Vectorization is a bit obscure and a lot of coders aren't worried about whether their code vectorizes, but there's a much more common example that I have seen shred the performance of a lot of real-world code bases and HTTP APIs, which is functions (including APIs) that take only a single thing when they should take the full list.
Suppose we have posts in a database, like for a forum or something. Consider the difference between:
posts = {}
for id in postIDs:
post[id] = fetchPost(id)
versus posts = fetchPosts(postIDs)
fetchPost and fetchPosts both involve hitting the database. The singular version means that the resulting SQL will, by necessity, only have the one ID in it, and as a result, a full query will be made per post. This is a problem because it's pretty likely here that fetching a post is a very fast (indexed) operation, so the per-query overhead is going to hit you hard.The plural "fetchPosts", on the other hand, has all the information necessary to query the DB in one shot for all the posts, which is going to be much faster. An architecture based on fetching one post at a time is intrinsically less performant in this case.

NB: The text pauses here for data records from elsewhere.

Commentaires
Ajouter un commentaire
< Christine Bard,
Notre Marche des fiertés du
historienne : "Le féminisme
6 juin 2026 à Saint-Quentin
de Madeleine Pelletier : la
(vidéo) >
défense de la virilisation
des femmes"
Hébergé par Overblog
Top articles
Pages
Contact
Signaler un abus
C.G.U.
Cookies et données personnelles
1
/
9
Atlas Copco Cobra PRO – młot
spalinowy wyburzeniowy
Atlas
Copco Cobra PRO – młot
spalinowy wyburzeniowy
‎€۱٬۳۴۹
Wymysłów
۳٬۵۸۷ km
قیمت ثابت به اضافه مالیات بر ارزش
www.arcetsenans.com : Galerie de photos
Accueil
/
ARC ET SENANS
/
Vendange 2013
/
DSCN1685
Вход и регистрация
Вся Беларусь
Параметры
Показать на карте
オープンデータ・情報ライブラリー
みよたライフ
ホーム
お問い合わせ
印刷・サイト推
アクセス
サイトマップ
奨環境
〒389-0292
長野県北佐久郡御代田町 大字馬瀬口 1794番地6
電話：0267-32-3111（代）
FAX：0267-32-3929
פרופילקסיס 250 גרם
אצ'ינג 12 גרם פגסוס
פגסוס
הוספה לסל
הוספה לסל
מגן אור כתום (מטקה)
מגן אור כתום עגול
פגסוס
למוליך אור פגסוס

This opens up even more in the HTTP API world, where a single query is generally of even higher overhead than a DB query. I think the most frequent mistake I see in HTTP API design (at least, ignoring quibbling about which method and error code scheme to use) is providing APIs that operate on one thing at a time when the problem domain naturally lends itself to operating on arrays (or map/objects/dicts) at a time. It's probably a non-trivial part of the reason why so many web sites and apps are so much slower than they need to be.
I find it is often easy to surprise other devs with how fast your system works. This is one of my "secrets" (please steal it!); you make sure you avoid as many "per-thing" penalties as possible by keeping sets of things together as long as possible. The "per-thing" penalties can really sneak up on you. Like nested for loops, they can easily start stacking up on you if you're not careful, as the inability to fetch all the posts at once further cascades in to you then, say, fetching user avatars one-by-one in some other loop, and then a series of other individual queries. Best part is, profiling may make it look like the problem is the DB because "the DB is taking a long time to serve this" because profiles are not always that good at turning up that your problem is per-item overhead rather than the amount of real work being done.
The worst / most amusing example of this I've seen in the wild was a third party line of business application that was sequentially triaging "pending tasks" to assign priority/to workers.
Our cloud provider had an aircon/overheating incident in the region we were using, and after it was resolved network latency between the database and application increased by a few milliseconds. Turns out if you multiply that by a few million/fast arrival rate you get a significant amount of time, and the pending tasks queue backs up causing the high priority tasks to be delayed.
Based on the traces we had it looked like a classic case of "ORM made it easy to do it this way, and it works fine until it doesn't" but was unfortunately out of our control being a third party product.
If they'd fetched/processed batches of tasks from the database instead I'm confident it wouldn't have been an issue.